Artificial Intelligence has been the center of attraction for some time now in all the major sectors. With this new surge, people are trying to implement ML/ DL algorithms to different problem statements. But in the haste of building an “AI application”, are we forgetting something?
There are two schools of thought in AI Data-driven approach and the Model-driven approach. The data-driven approach talks about improving data quality, data governance to improve the performance of a specific problem statement. On the other hand, the model-driven approach tries to build new models and new algorithmic manipulations (or improvements) to improve performance. In an ideal scenario, both should go hand in hand but in reality, we have progressed much in terms of model-driven approach in comparison to data-driven approaches. There’s still a lot to be desired in data governance, data management, data quality handling as well as the general awareness regarding that.

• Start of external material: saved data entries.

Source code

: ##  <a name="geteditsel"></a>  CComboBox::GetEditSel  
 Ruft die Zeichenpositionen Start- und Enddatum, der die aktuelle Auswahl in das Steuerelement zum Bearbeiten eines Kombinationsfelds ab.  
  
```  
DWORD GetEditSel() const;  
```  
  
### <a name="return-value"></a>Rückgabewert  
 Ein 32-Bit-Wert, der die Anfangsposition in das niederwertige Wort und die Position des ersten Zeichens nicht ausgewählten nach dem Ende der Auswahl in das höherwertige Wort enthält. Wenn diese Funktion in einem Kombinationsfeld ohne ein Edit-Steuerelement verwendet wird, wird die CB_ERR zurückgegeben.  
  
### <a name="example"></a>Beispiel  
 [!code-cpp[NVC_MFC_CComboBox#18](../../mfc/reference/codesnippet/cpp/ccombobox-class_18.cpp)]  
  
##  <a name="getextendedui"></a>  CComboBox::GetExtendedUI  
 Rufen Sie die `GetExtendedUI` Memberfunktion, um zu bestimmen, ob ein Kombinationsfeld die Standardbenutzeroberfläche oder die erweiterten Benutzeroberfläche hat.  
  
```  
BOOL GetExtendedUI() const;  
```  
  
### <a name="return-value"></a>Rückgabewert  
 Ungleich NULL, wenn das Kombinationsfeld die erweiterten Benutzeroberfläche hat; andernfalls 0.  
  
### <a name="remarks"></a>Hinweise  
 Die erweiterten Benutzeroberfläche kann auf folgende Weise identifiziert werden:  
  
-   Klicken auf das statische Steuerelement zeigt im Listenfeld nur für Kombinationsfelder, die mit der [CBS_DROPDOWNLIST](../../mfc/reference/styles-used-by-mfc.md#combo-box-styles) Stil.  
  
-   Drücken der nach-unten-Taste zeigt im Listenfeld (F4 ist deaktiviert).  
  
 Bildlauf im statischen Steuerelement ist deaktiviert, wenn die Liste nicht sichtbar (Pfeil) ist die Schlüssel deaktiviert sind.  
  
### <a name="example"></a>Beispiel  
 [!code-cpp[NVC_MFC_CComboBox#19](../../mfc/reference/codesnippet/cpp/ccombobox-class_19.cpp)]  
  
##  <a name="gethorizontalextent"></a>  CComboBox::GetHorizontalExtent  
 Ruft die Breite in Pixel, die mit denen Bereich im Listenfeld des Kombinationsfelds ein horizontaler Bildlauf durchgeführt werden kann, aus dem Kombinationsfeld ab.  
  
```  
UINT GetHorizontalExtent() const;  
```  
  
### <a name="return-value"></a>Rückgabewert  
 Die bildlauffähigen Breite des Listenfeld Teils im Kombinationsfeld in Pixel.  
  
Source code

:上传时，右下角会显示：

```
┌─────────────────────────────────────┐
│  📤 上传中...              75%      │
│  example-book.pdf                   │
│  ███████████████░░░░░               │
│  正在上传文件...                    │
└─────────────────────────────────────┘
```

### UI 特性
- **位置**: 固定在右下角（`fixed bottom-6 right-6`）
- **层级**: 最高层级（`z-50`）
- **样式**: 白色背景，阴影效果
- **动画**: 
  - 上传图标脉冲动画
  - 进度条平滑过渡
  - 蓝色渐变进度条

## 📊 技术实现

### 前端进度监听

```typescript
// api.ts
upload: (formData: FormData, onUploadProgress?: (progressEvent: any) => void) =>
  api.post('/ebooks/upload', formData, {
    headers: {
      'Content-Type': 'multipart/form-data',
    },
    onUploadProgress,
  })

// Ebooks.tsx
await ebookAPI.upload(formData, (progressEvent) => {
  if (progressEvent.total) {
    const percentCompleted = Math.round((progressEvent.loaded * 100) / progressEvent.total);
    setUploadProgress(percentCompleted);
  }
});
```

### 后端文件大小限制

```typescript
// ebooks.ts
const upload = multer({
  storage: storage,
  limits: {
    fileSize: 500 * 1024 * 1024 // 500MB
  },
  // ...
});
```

An example in this context can be given for the recent work done on Covid-19. While the world was reeling from the pandemic situation, a lot of AI-related work surfaced. Whether it be detecting Covid-19 from CT scan, X-ray, or other medical imaging or predicting the disease progression, or even predicting the total number of deaths. On one hand, this large amount of work across the globe has improved the knowledge base of the disease itself and in some places helped the clinical workers to work with large masses. However, at the other end, very few among the large amount of work were deemed fit for any practical implementation process like in the healthcare sector. The reason for such low practicality can be traced back to mainly data quality issues. A huge number of projects or research were done on duplicate images from other datasets. Even then, there’s a distinct lack of external validation as well as demographic information on training data. Most of these projects would fail a systematic review and fail to report on the biases. Hence, the reported performance can not be translated to real-world applications.
One important aspect of Data science that needs to be remembered is that bad data can never lead to great performance however good your model is. Awareness of systematic data collection, management, and consumption is necessary for a Data Science project to have real-world applications. Only then, society can reap the benefits of the ‘marvelous AI’.